(Items from a data source)
*** Block opens ***

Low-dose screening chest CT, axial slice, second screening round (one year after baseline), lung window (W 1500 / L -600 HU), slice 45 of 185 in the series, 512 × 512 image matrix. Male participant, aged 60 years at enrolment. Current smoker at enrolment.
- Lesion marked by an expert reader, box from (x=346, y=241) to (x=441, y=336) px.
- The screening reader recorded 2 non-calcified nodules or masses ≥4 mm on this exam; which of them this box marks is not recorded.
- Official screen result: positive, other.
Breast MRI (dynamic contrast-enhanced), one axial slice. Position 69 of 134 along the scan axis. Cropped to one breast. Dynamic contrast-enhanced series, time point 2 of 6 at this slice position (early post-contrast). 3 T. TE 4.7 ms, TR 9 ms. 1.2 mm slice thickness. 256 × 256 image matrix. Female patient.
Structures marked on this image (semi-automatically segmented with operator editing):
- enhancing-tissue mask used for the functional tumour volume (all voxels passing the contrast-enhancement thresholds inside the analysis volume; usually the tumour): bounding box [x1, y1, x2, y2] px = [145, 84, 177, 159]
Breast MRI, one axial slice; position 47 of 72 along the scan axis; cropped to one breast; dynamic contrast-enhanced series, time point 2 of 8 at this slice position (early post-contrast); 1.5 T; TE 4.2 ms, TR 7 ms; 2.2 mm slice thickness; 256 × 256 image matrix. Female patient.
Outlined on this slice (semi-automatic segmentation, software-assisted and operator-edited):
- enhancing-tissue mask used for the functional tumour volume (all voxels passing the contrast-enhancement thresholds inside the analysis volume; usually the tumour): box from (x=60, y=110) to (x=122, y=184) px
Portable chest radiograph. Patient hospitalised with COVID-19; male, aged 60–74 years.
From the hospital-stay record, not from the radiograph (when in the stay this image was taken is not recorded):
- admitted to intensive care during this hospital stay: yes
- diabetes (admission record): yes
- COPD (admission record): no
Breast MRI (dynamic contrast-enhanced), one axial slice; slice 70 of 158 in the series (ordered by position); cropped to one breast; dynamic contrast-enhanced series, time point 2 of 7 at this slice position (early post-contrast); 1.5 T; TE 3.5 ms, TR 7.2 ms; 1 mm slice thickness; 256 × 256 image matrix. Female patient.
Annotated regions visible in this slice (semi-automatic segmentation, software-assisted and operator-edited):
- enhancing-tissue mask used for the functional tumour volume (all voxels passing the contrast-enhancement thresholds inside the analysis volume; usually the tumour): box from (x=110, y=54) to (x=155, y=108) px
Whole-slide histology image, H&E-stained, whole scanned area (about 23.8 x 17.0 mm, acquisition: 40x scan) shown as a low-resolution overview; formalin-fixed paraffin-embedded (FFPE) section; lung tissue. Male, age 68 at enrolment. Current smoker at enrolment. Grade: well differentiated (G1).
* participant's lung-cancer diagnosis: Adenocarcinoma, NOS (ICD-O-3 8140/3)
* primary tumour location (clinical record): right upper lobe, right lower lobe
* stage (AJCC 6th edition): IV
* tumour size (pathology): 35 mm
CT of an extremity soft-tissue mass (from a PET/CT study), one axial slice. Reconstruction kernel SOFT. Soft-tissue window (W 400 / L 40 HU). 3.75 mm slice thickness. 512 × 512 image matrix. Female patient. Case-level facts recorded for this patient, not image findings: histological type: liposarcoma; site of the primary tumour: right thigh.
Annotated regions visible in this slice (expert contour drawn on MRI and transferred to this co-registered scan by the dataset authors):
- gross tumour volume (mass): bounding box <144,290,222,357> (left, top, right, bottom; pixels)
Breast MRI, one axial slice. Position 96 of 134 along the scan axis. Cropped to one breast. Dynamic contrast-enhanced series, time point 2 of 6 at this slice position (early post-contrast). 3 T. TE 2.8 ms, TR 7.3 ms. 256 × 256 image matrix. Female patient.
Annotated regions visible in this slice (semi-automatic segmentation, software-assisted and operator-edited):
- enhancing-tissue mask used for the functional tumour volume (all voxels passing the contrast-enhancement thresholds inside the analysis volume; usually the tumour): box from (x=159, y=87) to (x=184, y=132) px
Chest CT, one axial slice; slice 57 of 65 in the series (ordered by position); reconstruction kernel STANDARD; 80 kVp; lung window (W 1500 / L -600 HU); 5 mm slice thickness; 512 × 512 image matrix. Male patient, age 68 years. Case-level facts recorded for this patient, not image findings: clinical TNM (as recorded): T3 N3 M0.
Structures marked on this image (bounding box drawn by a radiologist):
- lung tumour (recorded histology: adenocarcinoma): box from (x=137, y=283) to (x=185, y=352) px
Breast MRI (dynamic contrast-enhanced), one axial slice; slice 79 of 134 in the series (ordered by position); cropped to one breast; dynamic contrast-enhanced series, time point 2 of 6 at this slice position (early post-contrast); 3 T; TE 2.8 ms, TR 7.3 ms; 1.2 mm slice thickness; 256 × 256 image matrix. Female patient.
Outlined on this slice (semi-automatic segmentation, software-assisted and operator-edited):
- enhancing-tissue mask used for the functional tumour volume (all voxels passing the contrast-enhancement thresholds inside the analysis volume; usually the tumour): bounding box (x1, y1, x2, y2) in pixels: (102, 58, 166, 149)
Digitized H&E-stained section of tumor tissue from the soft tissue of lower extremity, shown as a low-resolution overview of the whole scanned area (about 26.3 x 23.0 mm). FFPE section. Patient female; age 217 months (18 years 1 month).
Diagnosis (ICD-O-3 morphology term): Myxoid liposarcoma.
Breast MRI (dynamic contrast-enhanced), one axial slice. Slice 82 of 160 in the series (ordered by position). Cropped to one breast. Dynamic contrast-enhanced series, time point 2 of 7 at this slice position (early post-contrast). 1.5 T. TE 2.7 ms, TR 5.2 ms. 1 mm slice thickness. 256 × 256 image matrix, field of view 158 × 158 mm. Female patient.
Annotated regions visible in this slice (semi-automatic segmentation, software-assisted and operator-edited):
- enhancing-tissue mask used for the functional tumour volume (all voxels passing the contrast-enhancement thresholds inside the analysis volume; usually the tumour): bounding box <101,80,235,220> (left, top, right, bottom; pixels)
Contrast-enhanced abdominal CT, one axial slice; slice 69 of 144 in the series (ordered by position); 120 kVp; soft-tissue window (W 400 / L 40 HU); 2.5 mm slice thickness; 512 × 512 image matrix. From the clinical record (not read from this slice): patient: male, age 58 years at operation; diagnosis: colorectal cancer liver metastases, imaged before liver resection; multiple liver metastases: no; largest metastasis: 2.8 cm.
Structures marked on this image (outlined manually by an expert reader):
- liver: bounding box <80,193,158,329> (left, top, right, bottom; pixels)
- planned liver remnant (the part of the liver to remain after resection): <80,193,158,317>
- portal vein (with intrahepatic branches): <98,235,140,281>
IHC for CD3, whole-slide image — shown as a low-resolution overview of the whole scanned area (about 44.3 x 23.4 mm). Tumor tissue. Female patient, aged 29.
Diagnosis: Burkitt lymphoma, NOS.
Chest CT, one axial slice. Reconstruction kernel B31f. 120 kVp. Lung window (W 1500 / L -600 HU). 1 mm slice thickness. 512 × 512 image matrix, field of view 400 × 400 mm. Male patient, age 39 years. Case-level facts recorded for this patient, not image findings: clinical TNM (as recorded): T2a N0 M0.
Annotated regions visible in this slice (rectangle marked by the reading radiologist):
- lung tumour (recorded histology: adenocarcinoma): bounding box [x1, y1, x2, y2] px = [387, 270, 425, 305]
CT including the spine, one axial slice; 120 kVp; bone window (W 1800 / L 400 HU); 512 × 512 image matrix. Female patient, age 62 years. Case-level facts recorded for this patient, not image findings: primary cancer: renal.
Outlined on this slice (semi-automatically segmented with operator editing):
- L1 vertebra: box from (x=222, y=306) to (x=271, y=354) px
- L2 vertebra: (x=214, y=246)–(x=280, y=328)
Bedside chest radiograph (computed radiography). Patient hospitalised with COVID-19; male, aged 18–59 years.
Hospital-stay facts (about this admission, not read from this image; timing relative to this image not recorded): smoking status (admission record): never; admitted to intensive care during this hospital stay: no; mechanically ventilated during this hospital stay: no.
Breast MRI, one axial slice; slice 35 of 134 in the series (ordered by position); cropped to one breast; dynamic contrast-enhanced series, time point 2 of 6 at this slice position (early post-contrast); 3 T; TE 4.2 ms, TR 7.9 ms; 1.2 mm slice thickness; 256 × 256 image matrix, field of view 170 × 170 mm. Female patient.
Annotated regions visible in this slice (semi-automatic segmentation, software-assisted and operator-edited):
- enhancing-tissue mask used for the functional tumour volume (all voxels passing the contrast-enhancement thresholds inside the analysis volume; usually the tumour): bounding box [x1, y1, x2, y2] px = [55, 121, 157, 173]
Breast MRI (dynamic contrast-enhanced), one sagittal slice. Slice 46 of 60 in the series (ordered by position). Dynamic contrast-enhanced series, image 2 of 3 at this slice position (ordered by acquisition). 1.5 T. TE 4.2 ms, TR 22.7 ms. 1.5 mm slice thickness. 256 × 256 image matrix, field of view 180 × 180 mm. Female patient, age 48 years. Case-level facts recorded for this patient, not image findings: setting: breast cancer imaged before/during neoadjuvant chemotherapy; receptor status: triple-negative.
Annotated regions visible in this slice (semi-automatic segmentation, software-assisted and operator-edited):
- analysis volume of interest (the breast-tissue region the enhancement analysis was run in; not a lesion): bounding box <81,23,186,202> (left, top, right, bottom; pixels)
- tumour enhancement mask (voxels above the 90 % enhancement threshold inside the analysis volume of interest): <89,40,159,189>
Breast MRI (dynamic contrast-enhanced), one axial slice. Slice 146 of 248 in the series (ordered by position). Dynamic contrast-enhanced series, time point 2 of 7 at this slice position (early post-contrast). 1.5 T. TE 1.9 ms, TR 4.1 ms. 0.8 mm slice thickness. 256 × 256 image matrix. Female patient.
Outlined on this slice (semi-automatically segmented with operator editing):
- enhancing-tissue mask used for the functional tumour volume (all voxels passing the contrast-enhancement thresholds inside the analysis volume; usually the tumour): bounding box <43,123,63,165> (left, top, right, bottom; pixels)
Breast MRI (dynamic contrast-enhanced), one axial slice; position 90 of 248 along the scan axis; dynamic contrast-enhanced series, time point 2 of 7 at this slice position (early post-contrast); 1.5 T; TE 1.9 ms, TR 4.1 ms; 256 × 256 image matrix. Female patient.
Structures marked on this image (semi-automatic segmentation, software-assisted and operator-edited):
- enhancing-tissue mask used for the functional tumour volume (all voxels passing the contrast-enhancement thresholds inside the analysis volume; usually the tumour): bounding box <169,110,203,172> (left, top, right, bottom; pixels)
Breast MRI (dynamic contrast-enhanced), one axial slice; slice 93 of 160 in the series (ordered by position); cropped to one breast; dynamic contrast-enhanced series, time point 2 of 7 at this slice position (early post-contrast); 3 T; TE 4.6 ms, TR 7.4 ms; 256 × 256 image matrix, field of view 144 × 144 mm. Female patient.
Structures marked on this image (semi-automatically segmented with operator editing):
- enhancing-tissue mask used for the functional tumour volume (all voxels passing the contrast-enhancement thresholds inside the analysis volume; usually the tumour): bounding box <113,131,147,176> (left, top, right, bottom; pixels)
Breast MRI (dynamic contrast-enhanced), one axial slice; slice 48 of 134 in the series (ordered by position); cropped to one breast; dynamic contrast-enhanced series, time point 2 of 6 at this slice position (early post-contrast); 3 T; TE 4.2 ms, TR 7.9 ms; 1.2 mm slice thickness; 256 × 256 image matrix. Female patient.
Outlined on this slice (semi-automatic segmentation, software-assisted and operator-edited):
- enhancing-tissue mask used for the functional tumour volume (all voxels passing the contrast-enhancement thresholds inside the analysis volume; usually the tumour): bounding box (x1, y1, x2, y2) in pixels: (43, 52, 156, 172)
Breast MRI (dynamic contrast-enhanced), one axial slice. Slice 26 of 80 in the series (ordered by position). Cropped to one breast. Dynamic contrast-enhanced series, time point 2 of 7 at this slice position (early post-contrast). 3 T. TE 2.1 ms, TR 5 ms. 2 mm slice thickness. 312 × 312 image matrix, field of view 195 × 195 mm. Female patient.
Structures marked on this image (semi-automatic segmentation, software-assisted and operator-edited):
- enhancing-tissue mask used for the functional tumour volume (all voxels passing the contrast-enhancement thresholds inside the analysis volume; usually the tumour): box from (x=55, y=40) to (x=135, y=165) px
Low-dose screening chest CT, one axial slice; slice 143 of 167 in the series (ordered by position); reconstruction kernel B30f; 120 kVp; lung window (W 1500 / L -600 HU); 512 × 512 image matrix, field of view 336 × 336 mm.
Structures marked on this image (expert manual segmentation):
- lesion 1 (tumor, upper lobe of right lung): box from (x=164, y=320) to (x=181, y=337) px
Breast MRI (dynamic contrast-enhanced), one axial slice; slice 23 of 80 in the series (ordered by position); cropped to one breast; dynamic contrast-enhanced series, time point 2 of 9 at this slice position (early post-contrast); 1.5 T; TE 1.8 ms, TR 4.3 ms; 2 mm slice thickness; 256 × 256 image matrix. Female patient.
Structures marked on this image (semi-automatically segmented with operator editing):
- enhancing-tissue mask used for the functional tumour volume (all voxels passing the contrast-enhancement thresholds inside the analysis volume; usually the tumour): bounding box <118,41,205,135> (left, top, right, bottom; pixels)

*** Block closes ***

### WHAT THE TASK REQUIRES
Check each line in the records above for the word "extremity". Return those that have it.

### SOLUTION TO THE PROBLEM
CT of an extremity soft-tissue mass (from a PET/CT study), one axial slice. Reconstruction kernel SOFT. Soft-tissue window (W 400 / L 40 HU). 3.75 mm slice thickness. 512 × 512 image matrix. Female patient. Case-level facts recorded for this patient, not image findings: histological type: liposarcoma; site of the primary tumour: right thigh.
Digitized H&E-stained section of tumor tissue from the soft tissue of lower extremity, shown as a low-resolution overview of the whole scanned area (about 26.3 x 23.0 mm). FFPE section. Patient female; age 217 months (18 years 1 month).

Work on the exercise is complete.